How To Ensure Your Woodwind Instruments Survive Moving House In One PieceShare
Moving house, even if you're only moving to a home a few blocks away, can be a nerve-wracking endeavour at the best of times. It can be even more stressful if your possessions include one or more woodwind instruments, such a clarinets, saxophones and oboes, as these notoriously delicate instruments do not take kindly to the knocks and bumps they may encounter on their journey from place to place.
Fortunately, there are a number of steps you can take to minimise the chances of your woodwind instrument(s) suffering damage as much as possible:
Hire a reputable removals company
The first and most obvious step in protecting your woodwind instruments is ensuring that the company you hire to transport them alongside your other possessions is up to the task. Choosing a well-reviewed, reputable house removals company with a good reputation for handling delicate items (such as antique furniture or ceramics) gives your instruments the best possible chance of surviving your move.
You should also pay particular attention to the vehicles and equipment your chosen removals company uses. Vehicles fitted with specialist equipment for transporting delicate items, such as tie-down straps and lift gates, should work best.
Make your needs known
Even the best removals company around can't be expected to give your clarinet all the protection it requires if they don't know they're transporting it, so you should make sure that they are well aware that they will be transporting delicate instruments. Your instruments should be included in your full inventory of goods, and any packing materials you use to protect them should be clearly marked as fragile.

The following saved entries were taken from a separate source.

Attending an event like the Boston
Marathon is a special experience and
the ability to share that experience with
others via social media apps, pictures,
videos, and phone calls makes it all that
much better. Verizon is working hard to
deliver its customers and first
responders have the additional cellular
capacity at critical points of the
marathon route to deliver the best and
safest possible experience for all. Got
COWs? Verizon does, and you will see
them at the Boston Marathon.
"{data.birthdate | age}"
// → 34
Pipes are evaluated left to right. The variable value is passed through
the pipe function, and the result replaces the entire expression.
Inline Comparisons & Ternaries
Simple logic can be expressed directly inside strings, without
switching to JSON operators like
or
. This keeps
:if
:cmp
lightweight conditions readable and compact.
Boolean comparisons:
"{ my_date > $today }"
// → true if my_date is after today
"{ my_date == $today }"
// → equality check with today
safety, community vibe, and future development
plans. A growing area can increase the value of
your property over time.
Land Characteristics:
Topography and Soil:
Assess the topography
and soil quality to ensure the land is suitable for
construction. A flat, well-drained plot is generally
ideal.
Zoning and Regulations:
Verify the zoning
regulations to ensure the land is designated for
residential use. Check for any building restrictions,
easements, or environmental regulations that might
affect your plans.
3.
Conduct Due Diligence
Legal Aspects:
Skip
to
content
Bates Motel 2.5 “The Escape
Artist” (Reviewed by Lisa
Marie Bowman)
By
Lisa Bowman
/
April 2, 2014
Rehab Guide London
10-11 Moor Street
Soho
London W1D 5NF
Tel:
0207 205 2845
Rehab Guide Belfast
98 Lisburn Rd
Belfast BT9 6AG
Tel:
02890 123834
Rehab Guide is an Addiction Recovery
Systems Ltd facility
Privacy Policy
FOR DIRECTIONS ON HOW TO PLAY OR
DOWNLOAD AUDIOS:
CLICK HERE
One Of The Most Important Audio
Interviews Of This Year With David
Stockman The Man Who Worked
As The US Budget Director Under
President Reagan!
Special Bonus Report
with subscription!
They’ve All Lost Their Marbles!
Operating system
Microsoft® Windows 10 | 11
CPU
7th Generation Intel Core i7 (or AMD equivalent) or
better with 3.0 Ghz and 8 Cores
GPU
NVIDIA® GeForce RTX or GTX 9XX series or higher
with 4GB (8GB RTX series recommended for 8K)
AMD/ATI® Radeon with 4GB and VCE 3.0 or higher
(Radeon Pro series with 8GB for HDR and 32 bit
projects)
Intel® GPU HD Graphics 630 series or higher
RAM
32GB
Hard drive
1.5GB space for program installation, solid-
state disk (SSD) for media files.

Pack your instruments safely
Protecting your instrument(s) by packing them in protective packing supplies will also be a great help for preventing physical damage. If you possess dedicated carrying cases for your instruments, they are a good first step, but you should augment the protection they provide by wrapping your instruments in protective padding, such as foam sheeting and bubble wrap. Pay particular attention to the mouthpiece and keys of your instrument (making sure to remove the reed beforehand) and pack the bell tightly with polystyrene or similar materials to prevent crushing.
Choose your route carefully
If your instruments are set for a longer journey, for instance if you are moving to another state, you should plan the route your removals company's vehicles will take carefully. Sticking to smooth highways and avoiding winding and/or poorly paved rural roads will minimise bumps and vibrations and give your instruments maximum protection. Be prepared to pay a little extra if avoiding these roads means taking a longer route than the shortest possible route.